I am fairly confident that this is how your hardware works, because
that's also how peer delay wants to be timestamped, it seems. It's just
that in the case of Pdelay_Resp, t_Tail_Tag must be set to t2 (the
precise timestamp of the Pdelay_Req), in order for the correctionField
for that Pdelay_Resp message to contain (t3 - t2):

| |
t1 |------\ Pdelay_Req |
| ------\ |
| ----->| t2
Clock A | | Clock B
| Pdelay_Resp /------| t3
| ------ |
t4 |<-----/ |
| |

You don't do any of that here. So what must be happening in your case is
that the originTimestamp for Sync messages is always zero, and the
correctionField provides the rest of t1, in its entirety. That's because
in your tagger, you also leave the t_Tail_Tag as zero for Sync messages
(you only touch it for peer delay). Is that ok? Well, on paper yes,
because 0 + t1 = t1 + 0 = t1 (either the correctionField or the
originTimestamp could be zero, and they would add up to the same
number), but in practice, the bit width of the originTimestamp is 64
bits, whereas the correctionField only has 48 bits for nanoseconds, the
lower 16 bits being for fixed point. So if you're going to keep your
entire t1 into the correctionField, then in practice your master clock
can only advertise a time that holds 48 bits worth of nanoseconds, i.e.
3 1/4 days worth of TAI starting with Jan 1st 1970. Then it would wrap
around.
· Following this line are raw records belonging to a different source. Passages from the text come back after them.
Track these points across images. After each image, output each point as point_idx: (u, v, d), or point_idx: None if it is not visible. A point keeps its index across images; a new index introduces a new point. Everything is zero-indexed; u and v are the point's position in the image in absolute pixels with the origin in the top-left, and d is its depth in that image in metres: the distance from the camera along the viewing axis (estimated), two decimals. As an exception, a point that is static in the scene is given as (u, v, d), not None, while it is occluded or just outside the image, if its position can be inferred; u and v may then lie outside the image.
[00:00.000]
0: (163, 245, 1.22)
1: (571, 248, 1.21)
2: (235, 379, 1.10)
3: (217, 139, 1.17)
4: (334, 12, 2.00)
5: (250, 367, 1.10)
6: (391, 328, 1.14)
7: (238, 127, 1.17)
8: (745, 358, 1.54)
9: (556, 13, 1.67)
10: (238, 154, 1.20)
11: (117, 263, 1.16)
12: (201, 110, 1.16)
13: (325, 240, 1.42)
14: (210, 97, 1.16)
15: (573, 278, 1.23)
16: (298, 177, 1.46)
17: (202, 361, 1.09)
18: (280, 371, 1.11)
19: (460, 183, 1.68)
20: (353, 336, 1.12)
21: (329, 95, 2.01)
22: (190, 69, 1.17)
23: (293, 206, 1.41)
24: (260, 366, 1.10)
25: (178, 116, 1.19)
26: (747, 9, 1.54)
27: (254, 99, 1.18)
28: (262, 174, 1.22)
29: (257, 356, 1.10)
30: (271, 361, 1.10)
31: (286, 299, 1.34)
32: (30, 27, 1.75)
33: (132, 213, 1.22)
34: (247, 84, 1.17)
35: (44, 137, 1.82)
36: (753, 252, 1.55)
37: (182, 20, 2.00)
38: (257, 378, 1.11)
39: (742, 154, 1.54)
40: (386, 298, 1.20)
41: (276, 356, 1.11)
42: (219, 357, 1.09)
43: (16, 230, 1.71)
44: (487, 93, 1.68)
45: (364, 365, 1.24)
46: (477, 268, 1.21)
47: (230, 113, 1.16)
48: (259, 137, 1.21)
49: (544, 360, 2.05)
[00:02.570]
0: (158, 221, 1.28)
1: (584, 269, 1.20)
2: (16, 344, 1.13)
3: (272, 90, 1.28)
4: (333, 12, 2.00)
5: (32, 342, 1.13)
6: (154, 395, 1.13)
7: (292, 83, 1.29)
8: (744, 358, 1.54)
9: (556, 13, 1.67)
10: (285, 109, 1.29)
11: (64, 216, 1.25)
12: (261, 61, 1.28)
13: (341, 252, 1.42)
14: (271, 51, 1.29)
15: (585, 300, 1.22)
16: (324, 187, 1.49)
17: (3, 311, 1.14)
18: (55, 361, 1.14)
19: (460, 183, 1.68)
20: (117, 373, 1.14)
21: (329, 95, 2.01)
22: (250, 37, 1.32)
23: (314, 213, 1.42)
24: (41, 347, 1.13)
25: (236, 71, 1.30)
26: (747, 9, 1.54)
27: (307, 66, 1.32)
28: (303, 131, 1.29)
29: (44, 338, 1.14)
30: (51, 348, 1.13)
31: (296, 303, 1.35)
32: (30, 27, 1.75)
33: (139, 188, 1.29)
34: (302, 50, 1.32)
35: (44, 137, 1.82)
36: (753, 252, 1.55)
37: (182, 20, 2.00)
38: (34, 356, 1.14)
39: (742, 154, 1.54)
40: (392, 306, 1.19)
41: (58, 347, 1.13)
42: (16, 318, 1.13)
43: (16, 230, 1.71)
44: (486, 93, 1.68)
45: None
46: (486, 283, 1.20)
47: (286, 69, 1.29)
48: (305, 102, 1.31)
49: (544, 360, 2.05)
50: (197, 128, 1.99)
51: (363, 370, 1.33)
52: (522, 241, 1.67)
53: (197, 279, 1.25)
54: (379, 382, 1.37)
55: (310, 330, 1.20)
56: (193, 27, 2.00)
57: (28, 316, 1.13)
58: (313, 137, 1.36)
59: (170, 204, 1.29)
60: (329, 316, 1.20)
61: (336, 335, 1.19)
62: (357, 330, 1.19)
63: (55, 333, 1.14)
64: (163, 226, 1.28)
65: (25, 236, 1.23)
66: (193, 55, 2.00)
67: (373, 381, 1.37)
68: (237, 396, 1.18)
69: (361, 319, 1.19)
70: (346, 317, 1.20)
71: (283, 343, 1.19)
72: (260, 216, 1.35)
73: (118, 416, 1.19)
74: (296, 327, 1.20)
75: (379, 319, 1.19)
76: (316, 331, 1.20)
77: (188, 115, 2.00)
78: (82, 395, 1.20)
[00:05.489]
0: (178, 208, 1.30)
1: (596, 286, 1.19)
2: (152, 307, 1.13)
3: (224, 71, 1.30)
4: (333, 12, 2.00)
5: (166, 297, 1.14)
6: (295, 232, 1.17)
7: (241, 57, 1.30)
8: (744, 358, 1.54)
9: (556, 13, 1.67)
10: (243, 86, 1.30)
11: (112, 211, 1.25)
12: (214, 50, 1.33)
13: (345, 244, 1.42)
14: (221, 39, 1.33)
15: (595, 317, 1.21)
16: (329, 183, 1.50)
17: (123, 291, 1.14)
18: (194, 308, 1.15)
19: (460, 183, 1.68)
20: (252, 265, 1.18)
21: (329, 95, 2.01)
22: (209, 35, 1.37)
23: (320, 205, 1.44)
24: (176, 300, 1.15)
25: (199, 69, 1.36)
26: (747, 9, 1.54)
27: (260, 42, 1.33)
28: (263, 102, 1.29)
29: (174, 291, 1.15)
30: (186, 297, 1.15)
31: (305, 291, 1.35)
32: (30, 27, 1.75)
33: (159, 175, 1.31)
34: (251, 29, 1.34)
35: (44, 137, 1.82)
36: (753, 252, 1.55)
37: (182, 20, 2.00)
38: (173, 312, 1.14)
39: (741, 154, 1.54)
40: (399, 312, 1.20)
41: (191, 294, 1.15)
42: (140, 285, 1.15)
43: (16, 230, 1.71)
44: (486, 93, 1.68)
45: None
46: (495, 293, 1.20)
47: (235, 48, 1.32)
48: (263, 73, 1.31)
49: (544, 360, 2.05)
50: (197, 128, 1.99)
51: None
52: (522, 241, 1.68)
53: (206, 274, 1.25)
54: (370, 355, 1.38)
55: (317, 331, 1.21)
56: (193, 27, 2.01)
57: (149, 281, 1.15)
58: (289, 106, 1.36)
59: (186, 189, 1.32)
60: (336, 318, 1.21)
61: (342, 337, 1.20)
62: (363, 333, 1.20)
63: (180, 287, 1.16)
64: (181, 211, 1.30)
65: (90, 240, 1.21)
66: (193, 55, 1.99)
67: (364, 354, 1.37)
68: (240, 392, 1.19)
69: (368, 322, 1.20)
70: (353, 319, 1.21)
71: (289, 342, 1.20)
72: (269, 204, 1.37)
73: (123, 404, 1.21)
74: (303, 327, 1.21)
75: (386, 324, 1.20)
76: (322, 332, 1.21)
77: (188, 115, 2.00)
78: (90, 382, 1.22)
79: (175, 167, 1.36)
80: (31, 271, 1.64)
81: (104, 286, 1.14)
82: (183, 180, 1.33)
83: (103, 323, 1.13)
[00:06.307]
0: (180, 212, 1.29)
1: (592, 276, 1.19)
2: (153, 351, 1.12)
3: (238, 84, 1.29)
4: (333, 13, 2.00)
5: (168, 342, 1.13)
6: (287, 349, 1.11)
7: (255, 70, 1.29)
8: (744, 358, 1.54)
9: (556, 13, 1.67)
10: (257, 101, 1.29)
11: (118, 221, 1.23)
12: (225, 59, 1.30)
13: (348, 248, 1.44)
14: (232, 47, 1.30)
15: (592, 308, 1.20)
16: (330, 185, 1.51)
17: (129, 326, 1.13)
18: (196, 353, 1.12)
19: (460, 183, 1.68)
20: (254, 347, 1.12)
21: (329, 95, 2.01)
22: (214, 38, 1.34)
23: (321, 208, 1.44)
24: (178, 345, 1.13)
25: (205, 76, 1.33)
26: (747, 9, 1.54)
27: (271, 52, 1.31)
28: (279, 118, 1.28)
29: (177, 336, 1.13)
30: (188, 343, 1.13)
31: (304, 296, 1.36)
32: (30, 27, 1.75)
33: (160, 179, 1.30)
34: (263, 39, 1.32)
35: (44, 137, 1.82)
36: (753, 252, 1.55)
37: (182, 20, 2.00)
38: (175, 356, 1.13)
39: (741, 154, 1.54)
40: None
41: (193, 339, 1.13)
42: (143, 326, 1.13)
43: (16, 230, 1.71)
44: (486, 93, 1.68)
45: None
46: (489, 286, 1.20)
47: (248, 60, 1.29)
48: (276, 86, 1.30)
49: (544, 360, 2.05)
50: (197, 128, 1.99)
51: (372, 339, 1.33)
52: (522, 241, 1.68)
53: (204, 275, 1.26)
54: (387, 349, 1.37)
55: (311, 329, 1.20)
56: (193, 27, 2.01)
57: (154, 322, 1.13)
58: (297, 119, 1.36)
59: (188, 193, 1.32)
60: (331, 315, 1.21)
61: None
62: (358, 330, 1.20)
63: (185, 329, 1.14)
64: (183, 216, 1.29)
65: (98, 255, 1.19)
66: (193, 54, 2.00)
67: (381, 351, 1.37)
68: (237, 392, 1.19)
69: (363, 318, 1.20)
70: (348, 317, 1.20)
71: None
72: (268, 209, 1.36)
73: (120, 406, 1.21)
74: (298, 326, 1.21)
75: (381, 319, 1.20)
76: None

So how come this is not what happens in your case? I don't see
you update the originTimestamp nor the t_Tail_Tag for Sync messages.

The arithmetic that is done on the correctionField should be simple
48-bit two's complement. It should not matter if the correctionField is
positive or negative. The only case I believe it would matter that the
correctionField is negative is if the arithmetic is not actually on 48
bit two's complement, but on the partial timestamps directly (i.e. 32
bit two's complement). What I'm saying is that this formula is probably
calculated in hardware in two steps:

correctionField_New = correctionField_Old + (t_TX - t_Tail_Tag)

Step 1:
t_tmp = t_TX (32 bits) - t_Tail_Tag (32 bits), using 32-bit two's complement arithmetic

Step 2:
correctionField_New (48 bits) = correctionField_Old (48 bits) + t_tmp (32 bits),
using 48-bit two's complement arithmetic, and where t_tmp is probably
treated as an unsigned integer that is zero-padded up to 48 bits

I am getting the feeling that there are still some things we're missing
in this series. I would not hurry to send a v2 until they're clear.

I hope that you're not testing PTP just between yourself and yourself.
It's really easy for bugs to cancel out.